# To-do item:
Please switch every "大人" to "成人" in the data starting at the line that contains "ПОЛУЧИТЬ БЕСПЛАТНО" and ending at the line that contains "子ども(6-11歳): 1,500円", with everything else unchanged. Return only those lines, without the pictures.

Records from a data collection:

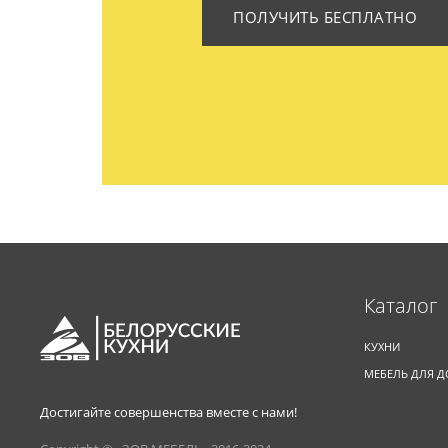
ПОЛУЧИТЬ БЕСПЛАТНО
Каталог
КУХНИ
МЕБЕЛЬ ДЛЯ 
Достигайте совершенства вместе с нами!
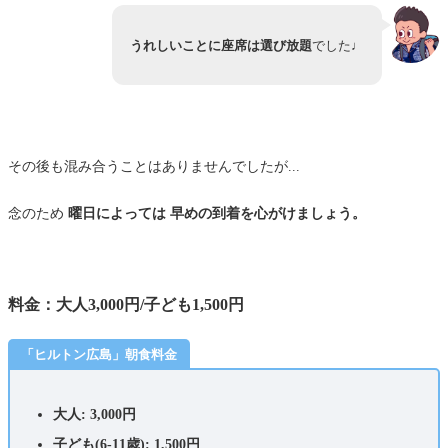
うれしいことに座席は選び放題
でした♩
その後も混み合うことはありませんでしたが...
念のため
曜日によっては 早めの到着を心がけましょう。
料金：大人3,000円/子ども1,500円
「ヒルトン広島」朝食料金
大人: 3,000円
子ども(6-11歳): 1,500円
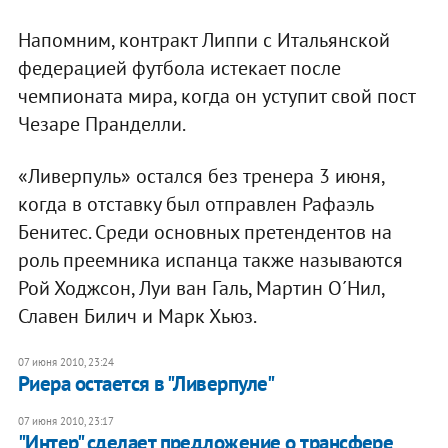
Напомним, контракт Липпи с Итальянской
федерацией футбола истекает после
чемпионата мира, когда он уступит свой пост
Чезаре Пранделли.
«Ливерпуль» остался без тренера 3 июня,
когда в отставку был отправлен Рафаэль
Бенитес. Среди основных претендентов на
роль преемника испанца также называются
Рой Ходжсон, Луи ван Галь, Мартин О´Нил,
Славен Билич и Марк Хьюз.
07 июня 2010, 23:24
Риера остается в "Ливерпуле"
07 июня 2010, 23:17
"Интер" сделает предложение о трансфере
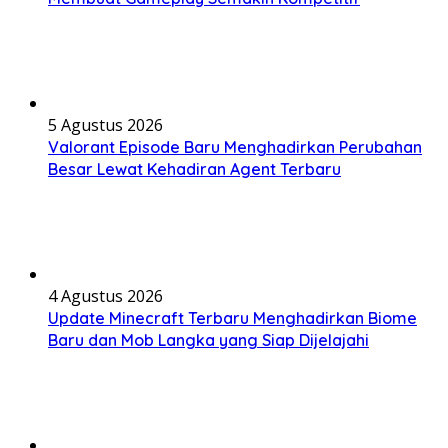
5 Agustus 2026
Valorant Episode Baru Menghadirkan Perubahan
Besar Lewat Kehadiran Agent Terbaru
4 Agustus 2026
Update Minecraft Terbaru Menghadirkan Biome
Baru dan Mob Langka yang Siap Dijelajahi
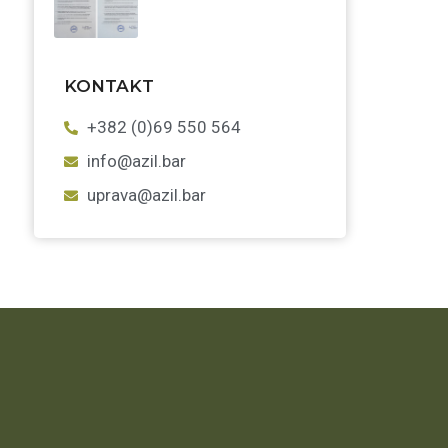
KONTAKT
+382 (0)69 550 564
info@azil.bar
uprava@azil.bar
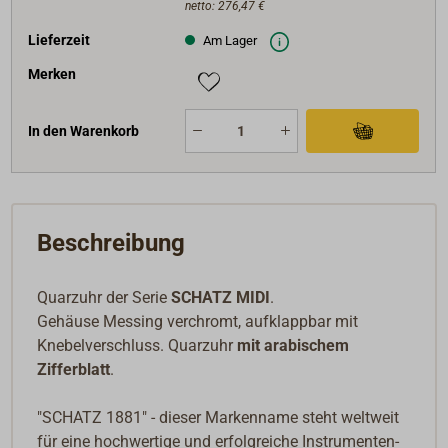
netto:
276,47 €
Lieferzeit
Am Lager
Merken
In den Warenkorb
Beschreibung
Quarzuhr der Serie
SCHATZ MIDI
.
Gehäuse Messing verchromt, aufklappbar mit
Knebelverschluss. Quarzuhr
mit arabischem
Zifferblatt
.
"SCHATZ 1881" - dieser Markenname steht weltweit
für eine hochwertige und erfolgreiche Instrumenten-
---
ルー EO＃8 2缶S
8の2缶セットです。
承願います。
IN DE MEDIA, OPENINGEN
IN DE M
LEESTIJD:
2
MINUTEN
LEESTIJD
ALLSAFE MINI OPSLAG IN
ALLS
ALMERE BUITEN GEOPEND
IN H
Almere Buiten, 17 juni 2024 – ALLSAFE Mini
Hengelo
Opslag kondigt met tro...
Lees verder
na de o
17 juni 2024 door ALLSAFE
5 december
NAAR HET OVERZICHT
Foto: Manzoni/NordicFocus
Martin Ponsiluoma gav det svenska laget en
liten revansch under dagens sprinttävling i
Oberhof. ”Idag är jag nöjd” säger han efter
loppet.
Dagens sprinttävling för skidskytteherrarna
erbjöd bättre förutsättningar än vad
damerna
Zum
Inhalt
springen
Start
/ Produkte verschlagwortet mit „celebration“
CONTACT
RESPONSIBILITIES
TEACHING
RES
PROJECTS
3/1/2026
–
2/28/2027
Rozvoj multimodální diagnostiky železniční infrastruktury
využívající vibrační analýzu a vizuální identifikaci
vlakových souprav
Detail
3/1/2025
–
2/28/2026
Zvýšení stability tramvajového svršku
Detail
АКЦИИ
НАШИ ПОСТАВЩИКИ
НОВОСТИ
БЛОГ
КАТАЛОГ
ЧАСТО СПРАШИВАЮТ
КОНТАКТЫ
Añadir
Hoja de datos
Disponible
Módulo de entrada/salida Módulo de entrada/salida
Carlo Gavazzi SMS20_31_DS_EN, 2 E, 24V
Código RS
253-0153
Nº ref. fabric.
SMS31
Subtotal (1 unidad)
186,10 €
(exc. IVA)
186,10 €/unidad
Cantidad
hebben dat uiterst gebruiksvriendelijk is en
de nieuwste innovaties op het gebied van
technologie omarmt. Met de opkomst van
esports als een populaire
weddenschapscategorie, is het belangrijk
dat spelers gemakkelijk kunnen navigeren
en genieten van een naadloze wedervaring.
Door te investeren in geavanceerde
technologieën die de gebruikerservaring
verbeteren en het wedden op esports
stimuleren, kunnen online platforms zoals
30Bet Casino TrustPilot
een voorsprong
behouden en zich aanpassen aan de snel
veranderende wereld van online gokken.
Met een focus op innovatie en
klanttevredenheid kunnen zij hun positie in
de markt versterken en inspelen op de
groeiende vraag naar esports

# Output for this task:
ПОЛУЧИТЬ БЕСПЛАТНО
Каталог
КУХНИ
МЕБЕЛЬ ДЛЯ 
Достигайте совершенства вместе с нами!
うれしいことに座席は選び放題
でした♩
その後も混み合うことはありませんでしたが...
念のため
曜日によっては 早めの到着を心がけましょう。
料金：成人3,000円/子ども1,500円
「ヒルトン広島」朝食料金
成人: 3,000円
子ども(6-11歳): 1,500円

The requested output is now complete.